Faith. Based on the closing monologue to ‘Hail, Caesar!’ (the movie within the movie), faith seems to be the idea behind it all. Faith in an institution, faith in an ideology, faith in a greater being; these are all featured prominently in the film. The protagonist Eddie is an earnest, well-meaning, god-fearing man whose work often requires him to do things that weigh heavily on his conscience. Every night he unloads his sins onto his confessor, looking for direction and reassurance. In other words he is suffering from a crisis of faith. Brolin is excellent in this role. I think the reason I felt perplexed though is that the film felt bloated to me. There is so much going on in this movie on top of Eddie’s story that the central point kind of gets lost in the middle of it all. Layered storytelling is nothing new to the Coen brothers but the film’s larger purpose usually remains prevalent through it all. Here it just seems like the story took a backseat to the comedy, characters and homages.
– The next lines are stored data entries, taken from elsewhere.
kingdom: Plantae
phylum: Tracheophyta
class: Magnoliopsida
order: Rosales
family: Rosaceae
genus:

With that said, the comedy, characters and homages are all splendid. The film’s recreation and parody of Golden-Age Hollywood is spot on and was a constant pleasure to behold. Standouts as well as Brolin include Clooney as the oblivious and impressionable movie star, Ehrenreich as the hopelessly miscast actor and Tilda Swinton as a pair of twin sisters who run rival gossip columns. There is also a one-off appearance by Frances McDormand that is pure gold. The movies featured within this film pay tribute to many of Hollywood’s classic tropes including the stylised looks, the song and dance numbers and the large and extravagant sets. ‘Hail, Caesar!’ itself is basically a reimagined Ben-Hur. The comedy jumps between satire and farce and leads to some hysterical moments, one of the best being Laurentz’s futile attempts to direct a refined performance out of Doyle.
After watching about half a dozen Coen films before this, I’ve reached a theory that they all follow one central theme: shit happens, and it happens for no reason. This is why I think their films often end without reaching a definitive resolution, because you cannot resolve chance. These is no blatant deliberation to their stories, they are just a string of events that simply happened. In the end, when it’s all over, life goes on. What I think sets Hail, Caesar! apart though and prevents it from attaining greatness is that the larger point it wants to make gets buried underneath the multitude of stories and characters that, while entertaining, lack depth. One of the things I love about Fargo is that it always feels like there is something larger at stake in the film’s conflict and that all of the characters, including the minor ones, have a purpose. Hail, Caesar! simply doesn’t have enough of that. What it does have is an ensemble of entertaining characters, great comedy and a wonderful retrospective of classic Hollywood.